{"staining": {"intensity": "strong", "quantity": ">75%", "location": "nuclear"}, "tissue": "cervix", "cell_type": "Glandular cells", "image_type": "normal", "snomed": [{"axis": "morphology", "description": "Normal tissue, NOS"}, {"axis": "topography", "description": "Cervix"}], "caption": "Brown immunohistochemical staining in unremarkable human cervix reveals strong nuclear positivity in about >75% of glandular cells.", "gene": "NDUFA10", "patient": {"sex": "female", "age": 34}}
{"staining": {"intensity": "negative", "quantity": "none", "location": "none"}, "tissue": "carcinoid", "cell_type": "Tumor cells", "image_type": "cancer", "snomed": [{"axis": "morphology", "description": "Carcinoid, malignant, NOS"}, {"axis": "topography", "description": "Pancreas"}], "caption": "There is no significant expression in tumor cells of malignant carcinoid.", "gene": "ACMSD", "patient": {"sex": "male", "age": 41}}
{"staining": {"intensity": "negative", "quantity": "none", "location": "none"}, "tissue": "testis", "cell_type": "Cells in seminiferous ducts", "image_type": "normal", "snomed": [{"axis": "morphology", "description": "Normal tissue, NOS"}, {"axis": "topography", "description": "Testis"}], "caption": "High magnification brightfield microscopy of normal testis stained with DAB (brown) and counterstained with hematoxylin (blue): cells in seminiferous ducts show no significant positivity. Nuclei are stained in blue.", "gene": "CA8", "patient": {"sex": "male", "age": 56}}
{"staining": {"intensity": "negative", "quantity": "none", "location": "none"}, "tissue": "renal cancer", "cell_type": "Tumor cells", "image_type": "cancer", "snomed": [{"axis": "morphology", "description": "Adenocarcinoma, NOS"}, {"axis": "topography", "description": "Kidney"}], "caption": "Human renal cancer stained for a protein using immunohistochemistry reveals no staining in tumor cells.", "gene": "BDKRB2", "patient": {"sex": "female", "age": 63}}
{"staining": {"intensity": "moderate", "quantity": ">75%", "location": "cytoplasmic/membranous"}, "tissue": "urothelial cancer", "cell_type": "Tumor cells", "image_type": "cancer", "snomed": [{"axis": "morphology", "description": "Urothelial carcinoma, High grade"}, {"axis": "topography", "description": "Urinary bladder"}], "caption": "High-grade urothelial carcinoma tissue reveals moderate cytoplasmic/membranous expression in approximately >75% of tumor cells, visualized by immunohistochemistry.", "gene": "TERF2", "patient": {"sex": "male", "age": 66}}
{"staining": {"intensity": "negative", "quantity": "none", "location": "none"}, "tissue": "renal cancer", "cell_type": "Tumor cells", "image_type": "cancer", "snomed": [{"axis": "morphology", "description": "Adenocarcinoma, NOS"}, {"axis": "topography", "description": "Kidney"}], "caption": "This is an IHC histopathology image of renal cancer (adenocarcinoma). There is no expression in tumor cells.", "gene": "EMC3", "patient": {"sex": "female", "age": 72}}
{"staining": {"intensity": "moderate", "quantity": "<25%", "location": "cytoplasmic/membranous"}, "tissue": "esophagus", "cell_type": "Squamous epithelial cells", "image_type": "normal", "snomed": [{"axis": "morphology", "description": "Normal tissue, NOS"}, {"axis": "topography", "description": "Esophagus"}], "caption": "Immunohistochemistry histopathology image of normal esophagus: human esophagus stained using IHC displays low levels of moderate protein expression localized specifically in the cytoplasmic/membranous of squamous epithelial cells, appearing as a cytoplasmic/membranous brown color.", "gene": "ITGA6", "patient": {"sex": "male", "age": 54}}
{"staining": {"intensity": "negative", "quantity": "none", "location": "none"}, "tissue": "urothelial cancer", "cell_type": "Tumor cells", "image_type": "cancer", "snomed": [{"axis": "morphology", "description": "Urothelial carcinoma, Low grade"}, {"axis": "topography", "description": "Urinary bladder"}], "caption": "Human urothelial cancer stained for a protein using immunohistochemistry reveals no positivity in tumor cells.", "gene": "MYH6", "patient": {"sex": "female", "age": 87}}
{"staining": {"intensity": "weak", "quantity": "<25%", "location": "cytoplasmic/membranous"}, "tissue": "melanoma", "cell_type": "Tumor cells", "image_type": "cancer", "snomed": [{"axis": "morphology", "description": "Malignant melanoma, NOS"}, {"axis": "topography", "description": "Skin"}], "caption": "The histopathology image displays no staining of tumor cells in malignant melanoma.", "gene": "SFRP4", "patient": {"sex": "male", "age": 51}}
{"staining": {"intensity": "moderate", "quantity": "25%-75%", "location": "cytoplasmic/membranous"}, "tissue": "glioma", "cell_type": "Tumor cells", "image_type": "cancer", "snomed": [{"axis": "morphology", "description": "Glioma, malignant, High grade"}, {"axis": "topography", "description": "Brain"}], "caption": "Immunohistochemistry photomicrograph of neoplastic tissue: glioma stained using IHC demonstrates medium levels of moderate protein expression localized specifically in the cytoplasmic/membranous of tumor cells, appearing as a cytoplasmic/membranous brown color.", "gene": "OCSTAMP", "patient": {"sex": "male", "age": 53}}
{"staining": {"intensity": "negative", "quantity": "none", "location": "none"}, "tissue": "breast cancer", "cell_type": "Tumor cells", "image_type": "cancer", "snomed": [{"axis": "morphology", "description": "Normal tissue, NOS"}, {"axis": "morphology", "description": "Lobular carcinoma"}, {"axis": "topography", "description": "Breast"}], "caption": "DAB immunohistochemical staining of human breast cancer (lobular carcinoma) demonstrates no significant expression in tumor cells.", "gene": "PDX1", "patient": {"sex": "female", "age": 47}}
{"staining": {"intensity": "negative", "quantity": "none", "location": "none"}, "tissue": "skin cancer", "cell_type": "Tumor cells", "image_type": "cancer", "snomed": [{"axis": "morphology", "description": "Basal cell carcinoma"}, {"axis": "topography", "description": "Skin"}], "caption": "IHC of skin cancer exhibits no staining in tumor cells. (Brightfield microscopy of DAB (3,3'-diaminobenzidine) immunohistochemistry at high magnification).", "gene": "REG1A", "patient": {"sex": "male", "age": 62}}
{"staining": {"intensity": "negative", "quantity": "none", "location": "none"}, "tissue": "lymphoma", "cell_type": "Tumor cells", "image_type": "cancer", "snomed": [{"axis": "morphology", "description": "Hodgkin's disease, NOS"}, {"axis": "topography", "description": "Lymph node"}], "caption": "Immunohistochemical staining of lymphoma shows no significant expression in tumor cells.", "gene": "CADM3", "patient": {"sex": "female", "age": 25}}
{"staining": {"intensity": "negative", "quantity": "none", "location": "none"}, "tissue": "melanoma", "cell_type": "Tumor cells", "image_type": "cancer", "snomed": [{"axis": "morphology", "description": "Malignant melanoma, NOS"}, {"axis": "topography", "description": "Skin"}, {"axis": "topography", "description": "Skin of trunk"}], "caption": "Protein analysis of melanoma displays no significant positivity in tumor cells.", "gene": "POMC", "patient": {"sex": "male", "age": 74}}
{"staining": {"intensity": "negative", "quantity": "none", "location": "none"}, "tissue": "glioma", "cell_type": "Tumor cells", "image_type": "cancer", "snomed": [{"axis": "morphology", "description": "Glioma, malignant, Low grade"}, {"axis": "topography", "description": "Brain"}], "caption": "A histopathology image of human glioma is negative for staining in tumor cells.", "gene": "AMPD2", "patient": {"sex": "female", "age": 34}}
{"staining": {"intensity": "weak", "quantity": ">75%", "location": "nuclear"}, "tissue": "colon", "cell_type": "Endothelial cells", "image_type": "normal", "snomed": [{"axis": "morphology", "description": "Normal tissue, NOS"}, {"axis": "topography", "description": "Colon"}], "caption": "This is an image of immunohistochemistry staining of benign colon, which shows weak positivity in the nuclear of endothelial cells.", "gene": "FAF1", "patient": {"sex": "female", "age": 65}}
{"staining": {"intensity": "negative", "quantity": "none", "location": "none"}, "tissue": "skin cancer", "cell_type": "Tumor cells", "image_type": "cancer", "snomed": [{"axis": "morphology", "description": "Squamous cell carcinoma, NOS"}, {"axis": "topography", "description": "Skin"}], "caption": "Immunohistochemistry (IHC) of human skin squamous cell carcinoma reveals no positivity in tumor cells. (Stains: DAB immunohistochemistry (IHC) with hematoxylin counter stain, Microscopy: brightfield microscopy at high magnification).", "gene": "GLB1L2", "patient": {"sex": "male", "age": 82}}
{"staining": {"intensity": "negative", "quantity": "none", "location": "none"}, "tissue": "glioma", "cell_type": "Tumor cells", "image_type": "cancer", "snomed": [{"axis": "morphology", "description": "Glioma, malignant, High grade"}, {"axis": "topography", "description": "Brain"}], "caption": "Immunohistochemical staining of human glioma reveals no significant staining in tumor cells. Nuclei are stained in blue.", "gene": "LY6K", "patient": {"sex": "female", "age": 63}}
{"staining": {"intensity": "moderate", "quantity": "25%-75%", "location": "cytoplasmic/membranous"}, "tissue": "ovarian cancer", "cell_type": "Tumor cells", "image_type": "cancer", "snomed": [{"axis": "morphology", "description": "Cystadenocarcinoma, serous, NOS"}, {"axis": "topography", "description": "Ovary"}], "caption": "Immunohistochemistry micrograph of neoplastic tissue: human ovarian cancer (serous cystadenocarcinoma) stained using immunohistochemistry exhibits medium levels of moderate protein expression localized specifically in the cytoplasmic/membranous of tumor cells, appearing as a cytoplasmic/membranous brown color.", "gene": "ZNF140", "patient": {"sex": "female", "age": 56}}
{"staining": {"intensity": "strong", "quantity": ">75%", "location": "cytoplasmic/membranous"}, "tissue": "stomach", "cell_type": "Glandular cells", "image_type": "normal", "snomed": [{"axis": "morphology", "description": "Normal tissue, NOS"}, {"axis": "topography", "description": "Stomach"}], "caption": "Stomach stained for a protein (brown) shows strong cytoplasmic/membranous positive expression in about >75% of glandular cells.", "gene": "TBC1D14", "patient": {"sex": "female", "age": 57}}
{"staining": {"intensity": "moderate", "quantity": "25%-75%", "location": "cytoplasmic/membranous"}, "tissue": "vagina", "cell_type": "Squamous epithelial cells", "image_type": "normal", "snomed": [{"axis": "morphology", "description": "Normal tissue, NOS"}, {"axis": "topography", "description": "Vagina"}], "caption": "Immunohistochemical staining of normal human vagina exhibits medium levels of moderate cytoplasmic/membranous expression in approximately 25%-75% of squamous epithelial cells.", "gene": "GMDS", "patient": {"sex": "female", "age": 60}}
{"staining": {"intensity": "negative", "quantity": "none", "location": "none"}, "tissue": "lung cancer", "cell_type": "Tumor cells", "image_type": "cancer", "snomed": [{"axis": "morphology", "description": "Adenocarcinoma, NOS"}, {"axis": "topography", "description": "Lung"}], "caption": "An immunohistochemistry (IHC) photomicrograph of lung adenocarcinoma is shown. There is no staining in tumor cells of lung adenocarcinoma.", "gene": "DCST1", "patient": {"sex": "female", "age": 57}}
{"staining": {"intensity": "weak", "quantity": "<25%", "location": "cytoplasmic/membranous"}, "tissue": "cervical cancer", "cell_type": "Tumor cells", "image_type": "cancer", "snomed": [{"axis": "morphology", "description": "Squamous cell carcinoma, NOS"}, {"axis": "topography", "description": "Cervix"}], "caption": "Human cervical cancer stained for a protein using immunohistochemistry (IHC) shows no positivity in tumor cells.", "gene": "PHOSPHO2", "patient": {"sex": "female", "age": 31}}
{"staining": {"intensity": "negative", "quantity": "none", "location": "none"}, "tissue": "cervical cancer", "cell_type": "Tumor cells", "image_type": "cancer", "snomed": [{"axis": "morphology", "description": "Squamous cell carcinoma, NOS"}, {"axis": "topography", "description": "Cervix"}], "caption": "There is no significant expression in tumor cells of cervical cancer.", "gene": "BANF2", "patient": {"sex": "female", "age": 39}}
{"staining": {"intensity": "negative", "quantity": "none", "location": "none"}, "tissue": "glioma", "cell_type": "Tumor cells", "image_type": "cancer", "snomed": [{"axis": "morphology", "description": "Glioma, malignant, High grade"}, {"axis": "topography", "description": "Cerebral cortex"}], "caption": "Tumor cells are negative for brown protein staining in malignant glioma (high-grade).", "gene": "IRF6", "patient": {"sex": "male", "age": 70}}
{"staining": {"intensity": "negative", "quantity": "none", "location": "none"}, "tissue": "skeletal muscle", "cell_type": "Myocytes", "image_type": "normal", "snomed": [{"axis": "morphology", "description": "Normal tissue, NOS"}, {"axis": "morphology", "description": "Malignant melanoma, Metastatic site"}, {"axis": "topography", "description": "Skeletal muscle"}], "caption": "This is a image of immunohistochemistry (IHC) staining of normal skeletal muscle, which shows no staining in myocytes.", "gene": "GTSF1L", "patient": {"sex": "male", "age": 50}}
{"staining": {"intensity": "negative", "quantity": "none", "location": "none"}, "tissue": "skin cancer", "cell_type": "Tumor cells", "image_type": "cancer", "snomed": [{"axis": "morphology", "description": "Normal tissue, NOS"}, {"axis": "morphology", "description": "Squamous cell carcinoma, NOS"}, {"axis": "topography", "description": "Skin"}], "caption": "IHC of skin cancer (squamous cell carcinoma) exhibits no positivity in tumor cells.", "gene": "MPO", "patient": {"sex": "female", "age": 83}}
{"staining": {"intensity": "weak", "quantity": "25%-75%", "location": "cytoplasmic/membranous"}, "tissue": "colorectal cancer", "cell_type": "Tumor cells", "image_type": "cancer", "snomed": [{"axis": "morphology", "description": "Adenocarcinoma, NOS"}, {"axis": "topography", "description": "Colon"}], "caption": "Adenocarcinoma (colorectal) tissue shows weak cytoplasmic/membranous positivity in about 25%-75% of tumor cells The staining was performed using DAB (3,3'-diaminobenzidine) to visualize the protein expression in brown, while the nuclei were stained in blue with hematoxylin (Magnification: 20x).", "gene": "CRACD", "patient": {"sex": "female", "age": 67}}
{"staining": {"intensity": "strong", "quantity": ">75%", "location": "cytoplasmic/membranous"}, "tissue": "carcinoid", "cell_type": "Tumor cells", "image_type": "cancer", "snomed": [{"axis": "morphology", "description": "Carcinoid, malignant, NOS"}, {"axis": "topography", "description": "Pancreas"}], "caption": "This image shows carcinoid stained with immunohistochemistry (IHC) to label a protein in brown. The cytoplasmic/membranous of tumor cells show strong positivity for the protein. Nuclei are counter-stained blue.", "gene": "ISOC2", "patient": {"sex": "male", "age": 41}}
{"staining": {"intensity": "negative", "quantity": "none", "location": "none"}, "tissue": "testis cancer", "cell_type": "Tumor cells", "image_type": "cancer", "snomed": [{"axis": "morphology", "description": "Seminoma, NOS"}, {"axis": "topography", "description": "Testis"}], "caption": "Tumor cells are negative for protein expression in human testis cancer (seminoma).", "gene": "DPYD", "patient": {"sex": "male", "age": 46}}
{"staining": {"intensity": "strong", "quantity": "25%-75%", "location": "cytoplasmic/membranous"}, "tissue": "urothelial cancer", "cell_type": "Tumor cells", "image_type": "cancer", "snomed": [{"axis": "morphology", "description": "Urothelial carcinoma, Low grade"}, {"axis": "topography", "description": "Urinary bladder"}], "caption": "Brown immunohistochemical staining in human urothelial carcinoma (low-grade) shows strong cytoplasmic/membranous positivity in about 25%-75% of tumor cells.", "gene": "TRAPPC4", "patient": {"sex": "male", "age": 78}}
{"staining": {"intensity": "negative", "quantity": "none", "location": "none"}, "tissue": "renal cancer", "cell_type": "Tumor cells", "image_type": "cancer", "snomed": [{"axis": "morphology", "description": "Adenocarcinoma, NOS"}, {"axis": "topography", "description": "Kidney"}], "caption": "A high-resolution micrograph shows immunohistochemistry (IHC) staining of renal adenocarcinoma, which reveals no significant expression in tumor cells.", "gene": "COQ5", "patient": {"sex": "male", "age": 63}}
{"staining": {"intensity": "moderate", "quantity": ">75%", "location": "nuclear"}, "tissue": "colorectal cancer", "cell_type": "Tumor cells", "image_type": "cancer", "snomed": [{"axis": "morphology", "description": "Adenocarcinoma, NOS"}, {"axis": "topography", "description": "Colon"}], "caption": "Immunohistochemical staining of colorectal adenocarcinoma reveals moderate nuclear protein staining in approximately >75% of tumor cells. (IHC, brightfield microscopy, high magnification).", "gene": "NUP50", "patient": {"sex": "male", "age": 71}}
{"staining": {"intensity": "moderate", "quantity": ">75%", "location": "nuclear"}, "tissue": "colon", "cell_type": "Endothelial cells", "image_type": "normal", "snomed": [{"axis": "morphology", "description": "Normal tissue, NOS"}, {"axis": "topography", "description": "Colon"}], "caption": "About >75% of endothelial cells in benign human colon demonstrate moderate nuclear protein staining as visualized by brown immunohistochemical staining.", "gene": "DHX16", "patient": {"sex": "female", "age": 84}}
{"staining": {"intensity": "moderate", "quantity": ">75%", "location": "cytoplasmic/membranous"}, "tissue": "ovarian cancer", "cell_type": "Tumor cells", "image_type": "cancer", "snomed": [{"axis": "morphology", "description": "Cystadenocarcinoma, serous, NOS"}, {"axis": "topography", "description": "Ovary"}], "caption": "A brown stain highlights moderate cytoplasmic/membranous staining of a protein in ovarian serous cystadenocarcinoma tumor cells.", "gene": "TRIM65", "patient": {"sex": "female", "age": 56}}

» Activity: With the line holding "(colorectal) tissue shows" as the first and the line holding "negative for protein" as the last, set down that range of the entries above exactly, and nothing else.

» Response to the exercise:
{"staining": {"intensity": "weak", "quantity": "25%-75%", "location": "cytoplasmic/membranous"}, "tissue": "colorectal cancer", "cell_type": "Tumor cells", "image_type": "cancer", "snomed": [{"axis": "morphology", "description": "Adenocarcinoma, NOS"}, {"axis": "topography", "description": "Colon"}], "caption": "Adenocarcinoma (colorectal) tissue shows weak cytoplasmic/membranous positivity in about 25%-75% of tumor cells The staining was performed using DAB (3,3'-diaminobenzidine) to visualize the protein expression in brown, while the nuclei were stained in blue with hematoxylin (Magnification: 20x).", "gene": "CRACD", "patient": {"sex": "female", "age": 67}}
{"staining": {"intensity": "strong", "quantity": ">75%", "location": "cytoplasmic/membranous"}, "tissue": "carcinoid", "cell_type": "Tumor cells", "image_type": "cancer", "snomed": [{"axis": "morphology", "description": "Carcinoid, malignant, NOS"}, {"axis": "topography", "description": "Pancreas"}], "caption": "This image shows carcinoid stained with immunohistochemistry (IHC) to label a protein in brown. The cytoplasmic/membranous of tumor cells show strong positivity for the protein. Nuclei are counter-stained blue.", "gene": "ISOC2", "patient": {"sex": "male", "age": 41}}
{"staining": {"intensity": "negative", "quantity": "none", "location": "none"}, "tissue": "testis cancer", "cell_type": "Tumor cells", "image_type": "cancer", "snomed": [{"axis": "morphology", "description": "Seminoma, NOS"}, {"axis": "topography", "description": "Testis"}], "caption": "Tumor cells are negative for protein expression in human testis cancer (seminoma).", "gene": "DPYD", "patient": {"sex": "male", "age": 46}}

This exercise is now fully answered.